Article

Next Creative Leaders: Kim Nguyen

on Nov 02, 2016

What's your "How I broke into advertising" story?
I didn't go into advertising straight out of school. I actually started my career in the editorial and promos department at VH1, where I got to make weekly promos for really bad reality TV shows. I helped make a fake rap video featuring Tracy Morgan rapping about butts for a show called "Hip Hop Honors," and I think it caught the eye of a recruiter at Saatchi NY, who then passed it along to Gerry Graf, who was the CCO at the time. And he gave me a job. So that's how I started in advertising. I made a fake rap video about butts.

What piece of creative work are you most proud of and why?
A few years ago, I worked with a team at Grey that raised funds to create a pro-bono PSA that we shot in our free time. It was called "Stand Up to Stand Your Ground," and it spoke out against gun laws that help acquit people who have shot and murdered, even in situations where a victim was fleeing in retreat. Victims of these laws are disproportionately African Americans and other minorities.

There was a lot of anger and sadness that surrounded the aftermath of the Trayvon Martin shooting and the Zimmerman verdict. It felt like we had to do something with our anger, so we channeled that energy into making something. It involved a few late nights and asking a lot of friends to help out, but in the end we made a PSA that we were really proud of.

If you could go back 5 years in your career, what advice would you give to you?
"It's just a fucking peanut with a top hat." That phrase has become my mantra whenever things get stressful at work. It helps me reset my perspective. It comes from a late night when we were working on a Mr. Peanut ad for Planters. It was just one of those classic "It's 3am and we're still here and we're tired and something has gone wrong" nights. We had some sort of fuck up happen in the studio and people (including me, especially me) were freaking out.

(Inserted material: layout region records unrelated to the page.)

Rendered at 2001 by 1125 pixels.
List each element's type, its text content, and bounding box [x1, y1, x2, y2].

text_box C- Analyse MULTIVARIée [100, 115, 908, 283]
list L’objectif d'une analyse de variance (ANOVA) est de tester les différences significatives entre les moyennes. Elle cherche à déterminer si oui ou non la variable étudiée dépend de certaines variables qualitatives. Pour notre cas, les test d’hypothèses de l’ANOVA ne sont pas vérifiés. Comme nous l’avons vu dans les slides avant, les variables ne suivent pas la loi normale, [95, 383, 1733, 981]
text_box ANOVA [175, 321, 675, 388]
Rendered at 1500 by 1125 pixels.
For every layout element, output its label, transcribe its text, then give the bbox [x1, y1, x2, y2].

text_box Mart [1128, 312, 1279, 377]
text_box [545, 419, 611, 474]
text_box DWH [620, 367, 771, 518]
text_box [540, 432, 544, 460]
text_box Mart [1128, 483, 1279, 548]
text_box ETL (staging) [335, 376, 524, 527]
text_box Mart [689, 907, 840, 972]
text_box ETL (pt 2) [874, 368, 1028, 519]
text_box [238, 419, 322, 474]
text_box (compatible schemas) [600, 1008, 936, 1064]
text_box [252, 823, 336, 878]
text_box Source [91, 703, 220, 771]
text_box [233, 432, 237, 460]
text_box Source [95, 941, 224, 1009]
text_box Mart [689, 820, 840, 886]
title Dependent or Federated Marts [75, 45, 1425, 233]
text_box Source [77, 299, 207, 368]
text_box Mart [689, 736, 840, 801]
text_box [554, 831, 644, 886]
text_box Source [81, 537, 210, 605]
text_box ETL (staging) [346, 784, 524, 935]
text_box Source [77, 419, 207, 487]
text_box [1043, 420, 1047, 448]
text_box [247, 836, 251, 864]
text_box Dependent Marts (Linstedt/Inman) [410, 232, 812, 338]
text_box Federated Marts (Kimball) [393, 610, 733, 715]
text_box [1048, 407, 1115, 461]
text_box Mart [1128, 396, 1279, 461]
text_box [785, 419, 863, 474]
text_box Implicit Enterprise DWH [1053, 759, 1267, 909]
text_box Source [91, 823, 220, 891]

But my partner was super chill about it. And when someone asked him why he was so calm, he said "It's just a fucking peanut with a top hat. If I got worked up about something this stupid, there's something wrong with my life." And that has always made me laugh. Because nothing we do should cause insane levels of distress. At the end of the day, we make ads. It's a ridiculous job and should be fun.

What inspires you?
In advertising, what inspires me and what makes me equally angry is when I see ads that I wish I had done. I especially love/hate when I see an idea that I've had that died for whatever reason, but then it was done way better than I had imagined. One example of this is Audi's recent T-Rex commercial, "The Comeback." I've always wanted to make fun of a T-rex's short arms in a commercial. And the way they used that joke in this spot was brilliant, beautiful and funny. It made me so mad.

You feel strongly that creatives should do work for good. Can you talk about that?
We're in a great industry for making things that matter because we're surrounded by talented, nice people who have amazing skills and big hearts. So if you have an idea for something you're passionate about, ask for help and see what happens.

What has your experience been like as an Asian woman in advertising?
In the all of the creative groups I've worked in over the last nine years, I was almost always the only lady in the room and always the only Asian lady. Especially when I decided to focus on writing for comedy-driven brands, I had to get used to competing with hilarious (sometimes inappropriate) men.

Recently, an AgencySpy announcement about my move to Preacher attracted one particularly racist and sexist (a twofer!) remark from an anonymous commenter. It made me realize that there will always be people, even in 2016, who make women's accomplishments about our gender or our ethnicity before our talent. And I know that in the future, I will probably face some similar hateful comments, but I'm not going to let that distract me. Because as long as you're talented and nice, there's a place for you in advertising. The reality is the person who made that comment in that article is now the unwelcome minority.

You fight misogyny with optimism. Can you share that train of thought?
Misogynistic and racist comments are now part of a bygone era that is at odds with the current path of our industry. And as more and more women and women of color enter the top ranks of creative departments every day, I'm really hopeful for the future.

If this were an Academy Award, who would be the first three folks you thank?
My family. Especially, my parents and my hilarious husband. My former AD partner of six years, Marques Gartrell, who is one of my best friends and who made advertising the most fun job in the world. And the other Kim Nguyen. She has been my advertising mentor for years and she also happens to be another Vietnamese woman named Kim Nguyen. People mix us up all the time (How we met is also a great really random story). She's an incredibly talented lady. I like to say that when I grow up, I want to be the other Kim Nguyen.

How to you fuel your creative soul out of the office?
I think you can find inspiration anywhere. I know that's cheesy. But it's true. You draw on your life for ideas. So if you're open to lots of different experiences, books, people, places, shows, you have more to grab from when you need inspiration. Your life is your inspiration bank.
But music in particular is creative fuel for me. I lived in New York, which is the most amazing place if you love music. I think I spent more on concerts than rent. And now I live in Austin, "The Live Music Capital of the World," so when I can, I try to catch a band I'm interested in or just wander into a bar and see something totally random.